> WORK INSTRUCTION: Count the lines in the entries below that contain the word "Initial", matching case exactly. Reply with the number alone.

> RAW DATA:
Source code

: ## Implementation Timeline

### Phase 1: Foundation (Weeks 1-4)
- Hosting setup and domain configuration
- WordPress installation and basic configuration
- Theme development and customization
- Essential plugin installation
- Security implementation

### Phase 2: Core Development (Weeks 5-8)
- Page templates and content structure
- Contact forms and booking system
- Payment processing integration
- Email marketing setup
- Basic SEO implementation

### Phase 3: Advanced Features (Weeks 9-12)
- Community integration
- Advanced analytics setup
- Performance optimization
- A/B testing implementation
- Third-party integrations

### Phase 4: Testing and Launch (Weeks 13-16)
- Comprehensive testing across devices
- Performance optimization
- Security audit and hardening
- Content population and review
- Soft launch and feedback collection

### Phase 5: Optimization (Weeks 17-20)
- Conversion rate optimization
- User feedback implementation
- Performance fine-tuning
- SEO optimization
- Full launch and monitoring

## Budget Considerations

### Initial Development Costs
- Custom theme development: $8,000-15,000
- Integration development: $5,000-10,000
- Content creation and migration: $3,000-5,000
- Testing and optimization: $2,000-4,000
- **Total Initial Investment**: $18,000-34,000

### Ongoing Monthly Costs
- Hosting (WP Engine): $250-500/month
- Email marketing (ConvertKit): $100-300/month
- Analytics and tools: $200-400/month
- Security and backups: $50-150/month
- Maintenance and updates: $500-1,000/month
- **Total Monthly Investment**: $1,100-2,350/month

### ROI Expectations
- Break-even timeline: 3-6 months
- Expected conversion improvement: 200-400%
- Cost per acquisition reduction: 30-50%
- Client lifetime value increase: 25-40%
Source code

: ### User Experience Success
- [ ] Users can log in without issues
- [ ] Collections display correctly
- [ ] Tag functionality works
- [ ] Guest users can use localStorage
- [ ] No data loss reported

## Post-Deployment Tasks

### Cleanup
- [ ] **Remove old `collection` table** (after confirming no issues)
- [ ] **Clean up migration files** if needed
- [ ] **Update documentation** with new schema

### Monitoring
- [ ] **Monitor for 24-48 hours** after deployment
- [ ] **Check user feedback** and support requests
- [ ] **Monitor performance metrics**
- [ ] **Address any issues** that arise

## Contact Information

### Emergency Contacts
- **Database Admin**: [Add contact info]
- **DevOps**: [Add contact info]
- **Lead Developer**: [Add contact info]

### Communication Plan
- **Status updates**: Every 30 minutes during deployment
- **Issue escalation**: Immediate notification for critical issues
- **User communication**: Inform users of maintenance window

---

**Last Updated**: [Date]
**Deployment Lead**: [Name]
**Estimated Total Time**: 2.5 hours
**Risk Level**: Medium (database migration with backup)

> ANSWER TO THIS EXERCISE: 2